Apresentação do Senhor: a festa do encontro, da luz e da esperança
02 de fevereiro
Celebrada no dia 2 de fevereiro, quarenta dias após o Natal, a Festa da Apresentação do Senhor ocupa um lugar singular no calendário litúrgico. Ela une dois grandes mistérios: a manifestação de Cristo como luz para todos os povos e o seu ingresso no Templo, sinal de que Deus entra definitivamente na história humana.
Desde o século IV, esta festa já era celebrada em Jerusalém com o nome de Hypapántè, palavra grega que significa “encontro”. Com o tempo, espalhou-se pelo Oriente e pelo Ocidente, chegando a Roma no século VII. A partir do século X, consolidou-se o costume da bênção das velas, razão pela qual a celebração também é conhecida como Candelária.
O Filho apresentado ao Pai… e aos homens
O Evangelho de Lucas narra que José e Maria levam o Menino Jesus ao Templo para cumprir a Lei de Moisés, que prescrevia a consagração do primogénito ao Senhor e o rito de purificação da mãe. No entanto, este gesto vai muito além de uma simples observância legal.
Na Apresentação do Senhor, não são apenas os pais que oferecem o Filho a Deus: é o próprio Deus que apresenta o seu Filho à humanidade. Isso acontece pela voz profética de Simeão e Ana, figuras que representam o Israel fiel, vigilante e esperançoso.

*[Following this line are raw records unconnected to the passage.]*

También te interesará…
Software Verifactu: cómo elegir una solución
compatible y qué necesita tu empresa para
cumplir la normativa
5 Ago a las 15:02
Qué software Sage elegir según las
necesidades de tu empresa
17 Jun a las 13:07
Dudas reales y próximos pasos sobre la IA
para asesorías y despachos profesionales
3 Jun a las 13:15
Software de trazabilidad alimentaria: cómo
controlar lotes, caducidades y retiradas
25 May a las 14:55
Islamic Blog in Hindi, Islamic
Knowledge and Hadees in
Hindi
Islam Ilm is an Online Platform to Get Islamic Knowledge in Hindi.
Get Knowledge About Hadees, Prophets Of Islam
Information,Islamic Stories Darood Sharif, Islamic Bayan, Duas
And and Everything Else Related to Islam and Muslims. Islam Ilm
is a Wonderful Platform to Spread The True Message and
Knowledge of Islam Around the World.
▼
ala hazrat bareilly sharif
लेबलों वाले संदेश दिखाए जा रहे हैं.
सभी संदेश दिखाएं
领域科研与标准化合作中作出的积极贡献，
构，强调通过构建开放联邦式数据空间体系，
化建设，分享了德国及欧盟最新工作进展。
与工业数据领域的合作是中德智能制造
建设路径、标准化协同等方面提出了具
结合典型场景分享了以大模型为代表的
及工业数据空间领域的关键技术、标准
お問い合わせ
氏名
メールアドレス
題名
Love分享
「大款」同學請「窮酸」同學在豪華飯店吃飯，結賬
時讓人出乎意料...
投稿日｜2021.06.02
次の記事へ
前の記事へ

Simeão, movido pelo Espírito Santo, reconhece no Menino a salvação preparada para todos os povos, proclamando-O como luz para iluminar as nações e glória de Israel. Ao mesmo tempo, anuncia que essa luz será sinal de contradição, revelando os pensamentos dos corações. A profecia da espada dirigida a Maria recorda que a missão de Cristo passa pelo sofrimento e pela entrega total, que culminarão na cruz.
Cristo, luz que purifica e salva
A liturgia desta festa dialoga profundamente com a primeira leitura do profeta Malaquias, que anuncia a entrada do Senhor no seu Templo como fogo do fundidor, capaz de purificar e refinar. Cristo não entra no Templo apenas para cumprir a Lei, mas para transformar o culto, inaugurando a nova Aliança com a oferta da sua própria vida.
A Carta aos Hebreus aprofunda este mistério ao afirmar que o Filho de Deus assumiu a nossa carne e o nosso sangue para nos libertar do poder da morte. Tornando-se semelhante a nós em tudo, exceto no pecado, Cristo revela-se Sumo Sacerdote misericordioso e fiel, capaz de socorrer todos os que são provados.
Assim, a Apresentação do Senhor já aponta para o mistério pascal: o Menino oferecido no Templo é o mesmo Cristo que se oferecerá plenamente na cruz, para a redenção do mundo.
A Igreja, lugar do encontro
O encontro de Jesus com Simeão e Ana no Templo é também imagem daquilo que continua a acontecer hoje na Igreja. É nela que os homens e mulheres de todos os tempos encontram o Senhor, escutam a sua Palavra e O acolhem na Eucaristia.
A procissão com velas, característica desta celebração, exprime visivelmente esta realidade: o povo de Deus caminha ao encontro de Cristo, luz que guia, aquece e ilumina. A vela acesa recorda que a fé não é apenas algo interior ou privado, mas uma luz destinada a brilhar na vida quotidiana, nas relações, nas escolhas e no testemunho cristão.
Uma luz para ser partilhada
Celebrar a Candelária é renovar o compromisso de levar a luz de Cristo ao mundo. A fé não nos foi dada apenas para iluminar o nosso caminho pessoal, mas para se tornar luz para os outros: na bondade concreta, na paciência, no apoio aos mais frágeis, na esperança que não se apaga.
Enquanto aguardamos o encontro definitivo com o Senhor, somos chamados a viver cada Eucaristia como um verdadeiro hypapántè: um encontro real com Cristo que nos prepara para o dia em que Ele próprio nos apresentará ao Pai, na plenitude da vida.
“Eu sou a luz do mundo. Quem Me segue não andará nas trevas, mas terá a luz da vida” (Jo 8,12).